Speaking recently at an investment seminar in Cape Town, le Roux said that investors are focused on the likelihood of a sovereign credit downgrade for South African government bonds. “However, we believe that a sovereign downgrade is already priced into SA bonds,” he said.
Instead of trying to guess what will happen, it’s more fruitful to try to determine what has been priced into assets and whether one can buy high quality assets at a margin of safety, le Roux said.

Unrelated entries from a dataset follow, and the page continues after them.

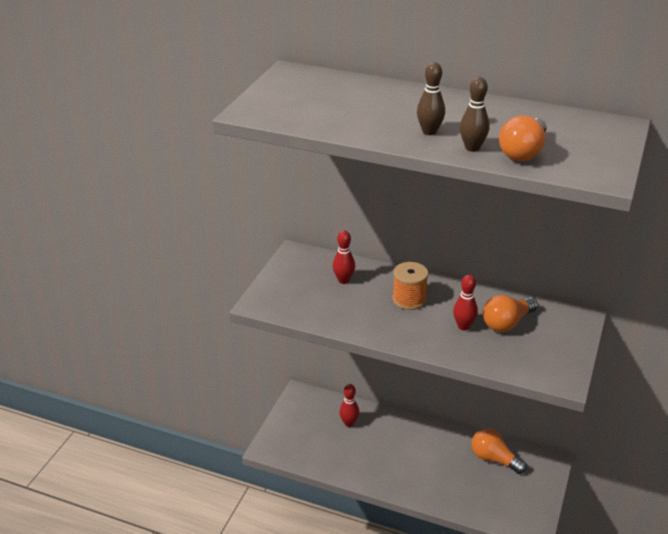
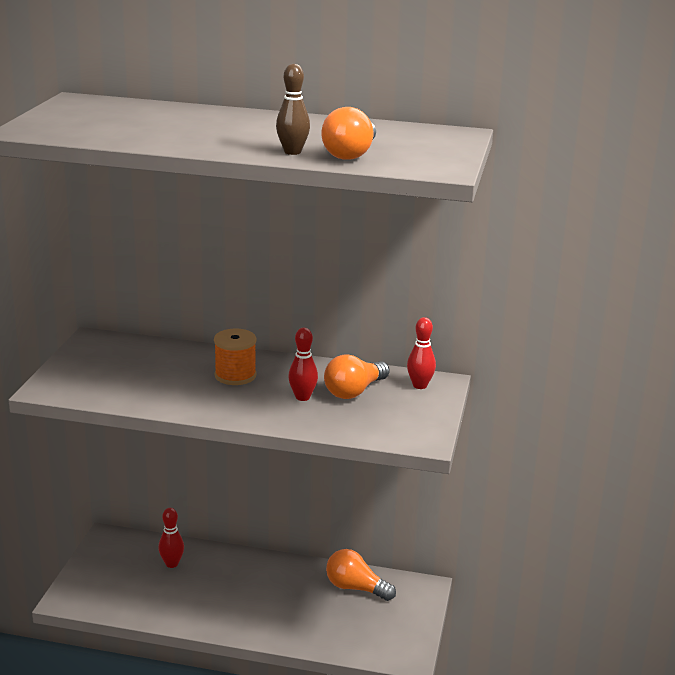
camera: 10 degrees left, 10 degrees down
(343, 280) = (154, 361): red bowling pin -> red bowling pin (420, 385)
(429, 132) = (242, 141): brown bowling pin -> none

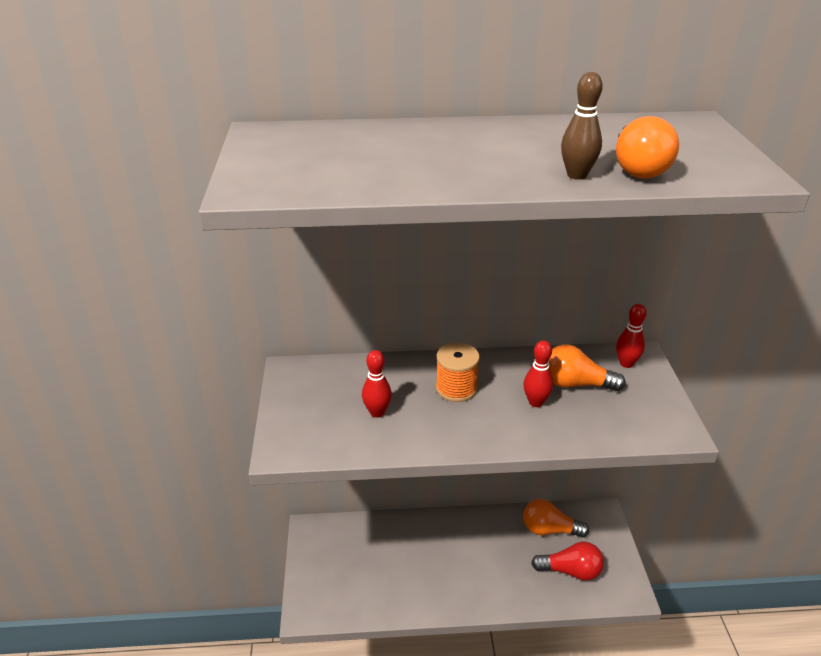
camera: 15 degrees left, 10 degrees up
(172, 564) = (382, 544): red bowling pin -> red bowling pin (377, 412)
(354, 391) = (576, 384): orange light bulb -> orange light bulb turned 75 degrees clockwise
(355, 625) = (570, 571): none -> red light bulb

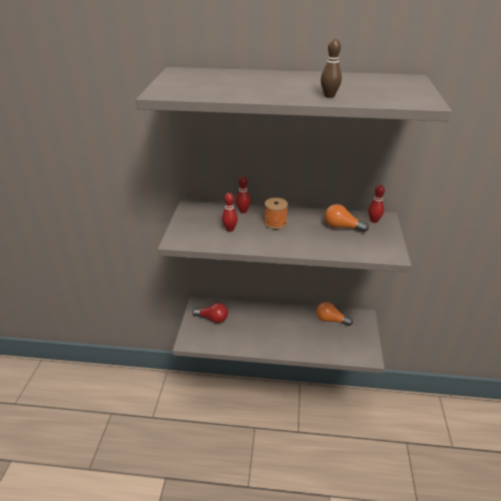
camera: 10 degrees right, 0 degrees up
(536, 402) = (316, 233): red bowling pin -> red bowling pin (243, 211)
(570, 571) = (337, 341): red light bulb -> red light bulb (212, 318)
(638, 168) = (364, 95): orange light bulb -> none

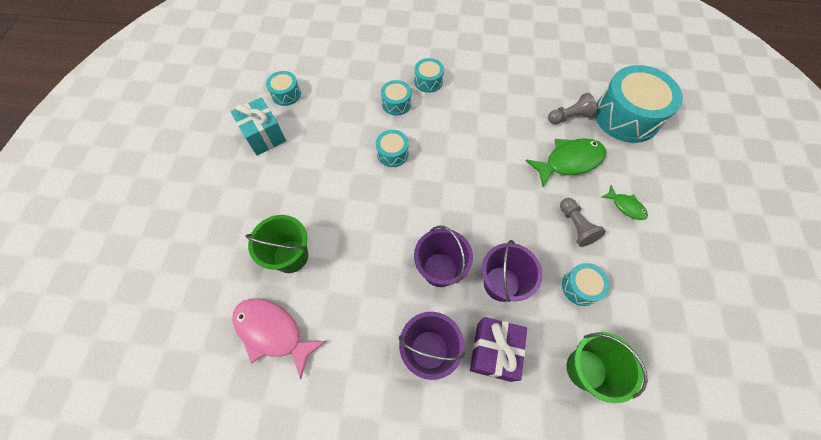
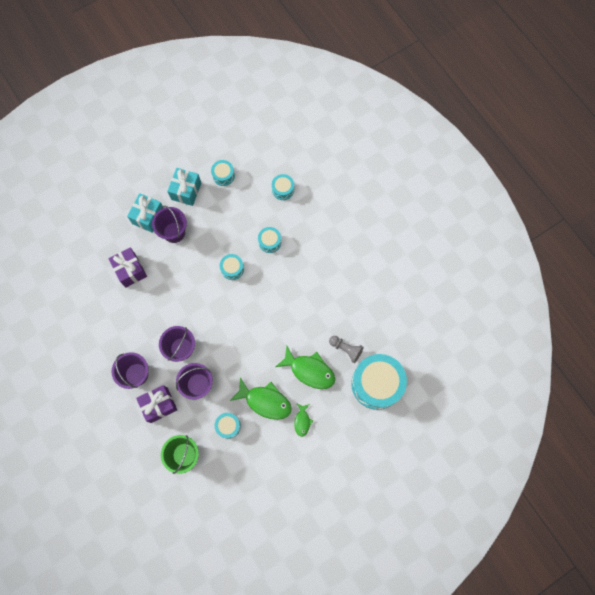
camera: 50 degrees right, 10 degrees up
(250, 191) = (148, 217): none -> turquoise gift
(273, 332) = (89, 297): pink fish -> none
(290, 256) = (130, 270): green bucket -> purple gift
(295, 178) = (174, 232): none -> purple bucket
(428, 81) = (303, 246): turquoise drum -> turquoise drum (283, 189)
(575, 226) = (265, 401): grey pawn -> green fish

“The risk that concerns us most in local politics would be a successful attack on the independence of the Treasury and Reserve Bank. We are monitoring developments very closely as a change in the status quo would have a material impact on financial markets and the price of the rand.”
Overpriced asset classes
Another challenge faced by investors when making investment decisions in the current climate is assessing the impact that very low global bond yields is having on asset prices. “We are clearly living in a time of peculiar and distorted asset prices,” le Roux said. “It is apparent that artificially low yields and high prices imply a very poor outlook for long-term returns. “
Le Roux said PSG Asset Management was also cautious of other assets, including a portion of the equity market, that are trading off the global bond curve and where there are also valuations at very elevated levels. This is particularly the case for those global equities that are perceived to have the most stable, bond-like cash flows or the most visible and robust growth trajectories.
The market-cap weighted indices in South Africa are dominated by many companies that trade at very elevated valuation levels. This is especially the case for some large-cap industrial companies, most of whom have rewarded rand investors handsomely over recent years.
Looking at the Indi25 index (large cap industrials) whose collective value comprises 62% of the FTSE/JSE All Share index, a passive investor in the All Share should be aware that he or she is allocating 62% of their capital to shares trading at 28 times earnings on a weighted average basis. The valuations are stretched and le Roux believes there are better opportunities to be found at more acceptable levels of risk.
“Cool heads are required in these times of turbulence and noise. Investors need to ensure they don’t let macro and political developments throw them off course and end up selling low or buying high.” Le Roux said PSG Asset Management is “actively grabbing opportunities that arise simply because of poor sentiment.” A diversified portfolio and a longer time horizon will help investors achieve their objectives without taking on excessive risk.